A Case Study Prepared for Stable 4/13/26

Rebuilding
experimentation
at Apollo.


How I replaced a six-year-old in-house A/B tool and taught the org to run hypothesis-backed experiments with real rigor for the first time.


By Peter Kincaid Interview Deck Vol. I · No. 01
01
How it started

A question in a
revenue war room.

Execs were pulled into a room over a multi-million-dollar miss on the month. My manager brought me in for exposure. A data analyst was walking through an A/B test on one of our pricing upsells. I asked him if we knew whether users were seeing the treatment. He said, "I'm not sure."

Do we know if users are seeing the treatment?

I cross-referenced Amplitude assignment data against our raw HTTP logs. A team had tried to run a nested split test and ended up hiding our credit top-up modal from the cohort entirely. Top-ups were one of our biggest revenue drivers, a three-click, in-flow upsell. Dark for weeks, and nobody knew. Our system had no exposure tracking. If it had, we would have caught the drop immediately.

My manager to me: "You should find us an A/B testing tool ASAP."
02
The state of play

An in-house A/B tool paired with an organization that doesn't practice experimentation.

  • No dependent split tests, no cohort experiments, no statistical rigor.
  • People used it interchangeably with feature flags. Nobody on the team agreed on what it was for.
  • Hypotheses were vibes. Decisions were vibes.
  • No exposure tracking. We ran analysis on users assigned to a variant, not users who ever saw it.
  • Losing experiments shipped anyway, because "we didn't want to throw away hard work."
  • We'd push major, major changes to 100% of users without any test at all.

One month, an un-tested change to the onboarding hub quietly cost us millions.

03
The bet

Why Amplitude,
on purpose.

Procurement

I'd been asking for a real experimentation tool since my first month at Apollo. Not a priority until the war room. The go-ahead came in a Slack message the same afternoon.

I shortlisted Amplitude and Statsig. Our head of data had heard "Amplitude wasn't great" from friends, but couldn't name a reason. I ran a technical comparison and showed that Statsig would add roughly two extra months of integration before our first experiment, and force a retrain of a product org that already lived in Amplitude every day.

We timed the deal to a favorable Amplitude renewal and saved about $60K on the contract.

Build

One month from green light to first experiment on the new system.

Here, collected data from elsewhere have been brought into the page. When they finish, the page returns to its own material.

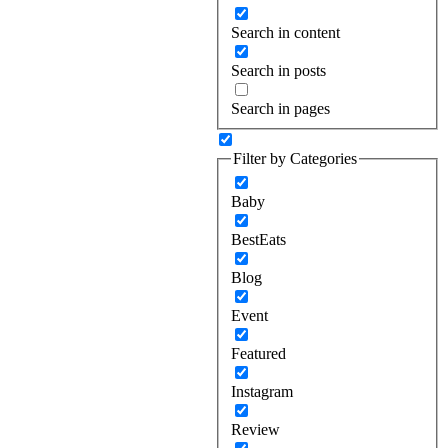
Search in content
Search in posts
Search in pages
Filter by Categories
Baby
BestEats
Blog
Event
Featured
Instagram
Review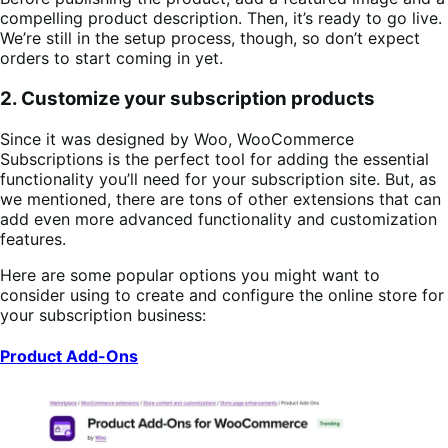
compelling product description. Then, it’s ready to go live.
We’re still in the setup process, though, so don’t expect
orders to start coming in yet.
2. Customize your subscription products
Since it was designed by Woo, WooCommerce
Subscriptions is the perfect tool for adding the essential
functionality you’ll need for your subscription site. But, as
we mentioned, there are tons of other extensions that can
add even more advanced functionality and customization
features.
Here are some popular options you might want to
consider using to create and configure the online store for
your subscription business:
Product Add-Ons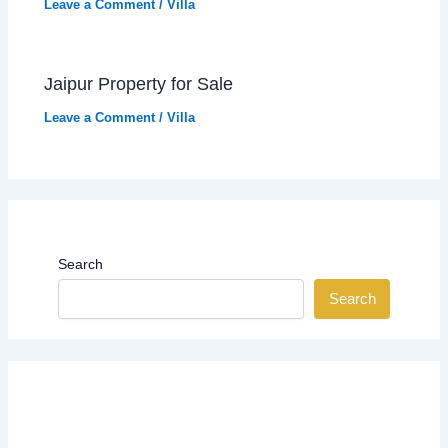
Leave a Comment
/
Villa
Jaipur Property for Sale
Leave a Comment
/
Villa
Search
Search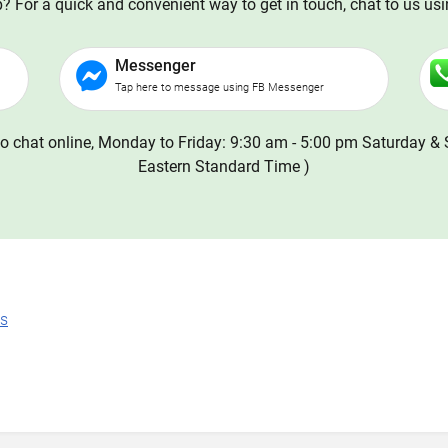
 For a quick and convenient way to get in touch, chat to us us
Messenger
Tap here to message using FB Messenger
o chat online, Monday to Friday: 9:30 am - 5:00 pm Saturday & 
Eastern Standard Time )
ns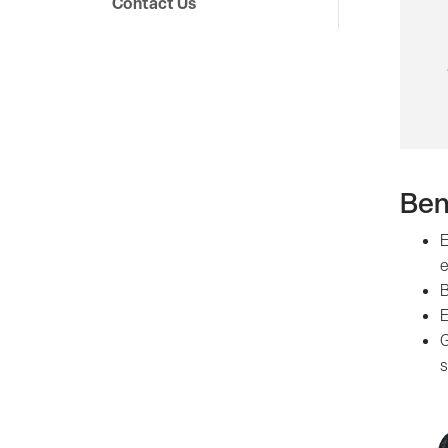
Contact Us
Ben
E
e
B
E
G
s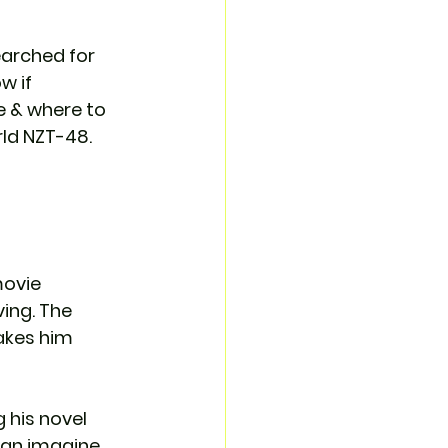
arched for 
 if 
me & where to 
rld NZT-48. 
movie 
ving. The 
akes him 
 his novel 
an imagine. 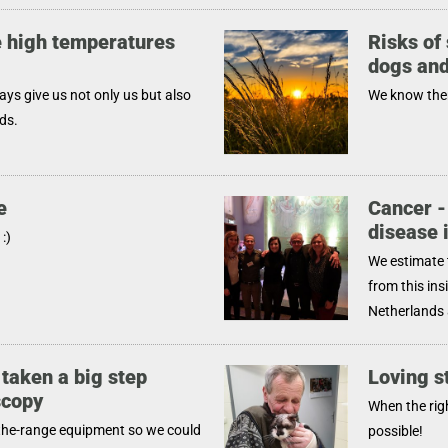
 high temperatures
Risks of 
dogs and
s give us not only us but also
We know them
ds.
e
Cancer -
disease 
:)
We estimate 
from this ins
Netherlands 
 taken a big step
Loving s
scopy
When the rig
the-range equipment so we could
possible!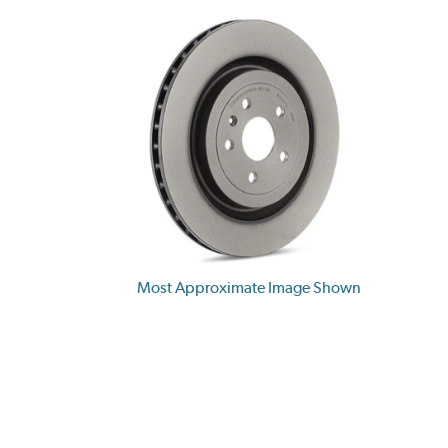
Most Approximate Image Shown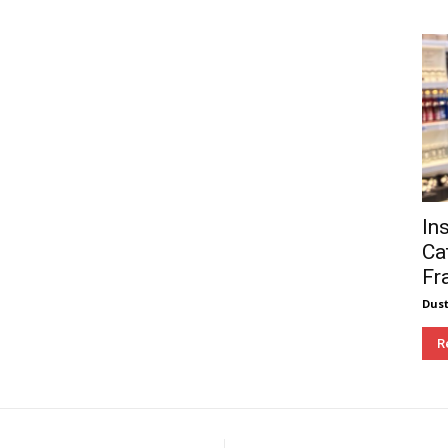
In
Ca
Fr
Dust
R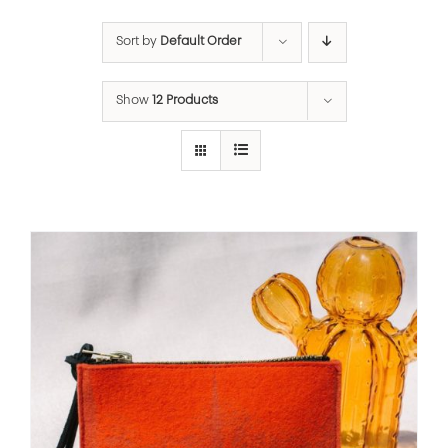
Sort by
Default Order
Show
12 Products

I owned frontend, backend, docs, and training for about eighty percent of the work.

I pulled in a staff backend engineer for the hardest piece: a team-scoped 24-hour Redis cache layer. Our CTO had a hard mandate that app load stay under 200ms, and the experimentation SDK couldn't put that at risk.

Shortlist
Amplitude, Statsig
Time to first expt
~30 days
Contract savings
~$60K
04
Change management

The tool was the
easy part.

I wrote docs, built Slack bots, ran all-hands talks, and published playbooks. Teams still ran experiments wrong. They still shipped losing variants because they didn't want to throw away two weeks of work.

So I asked to embed a week at a time inside each product team. Teach the fundamentals, run one real experiment end-to-end together, stay through the readout. For a full quarter, half of my time went to teaching.

The hardest lesson I had to teach: it is okay to delete two weeks of your own code when the experiment loses. Better than letting it fester in the codebase and drag on users.

Case in point

The redesign that tanked.

One team wanted to ship a full feature redesign because "the new design is more intuitive" and a couple of high-ticket clients had asked for it. I was embedded with them the week before launch and asked how they planned to measure whether it worked. They hadn't planned to.

We ran it as an experiment. Usage tanked. The team fought the kill decision, until a VP who backed experimentation walked them through the same reasoning I had. We went back to the high-ticket accounts, pulled the useful feedback from the test, and built a middle ground instead.

05
What shifted

Experimentation became
how decisions got made.

Knowing every feature had to survive at least a week-long experiment before shipping, teams got more deliberate about what they built. A failed test meant deleting the code or going back, learning from the result, and rerunning. Either way, the stakes were real. So people stopped pitching features they couldn't defend.

My mentee's first ticket: users couldn't add a contact to a sequence from the prospecting page. She wrote a 30-line fix. Adoption jumped. We only saw the impact because we were finally instrumenting the right thing.

The quality of what shipped went up because the bar for starting work went up.

06
In hindsight

What I'd do
differently.

I'd fight for a top-down mandate on day one.

Leadership wanted voluntary adoption so we wouldn't impede team roadmaps. That consensus path kept the legacy tool on life support for an extra six months, and let old habits persist longer than they needed to. The software was the lever I pulled well. The organizational mandate was the lever I under-pulled.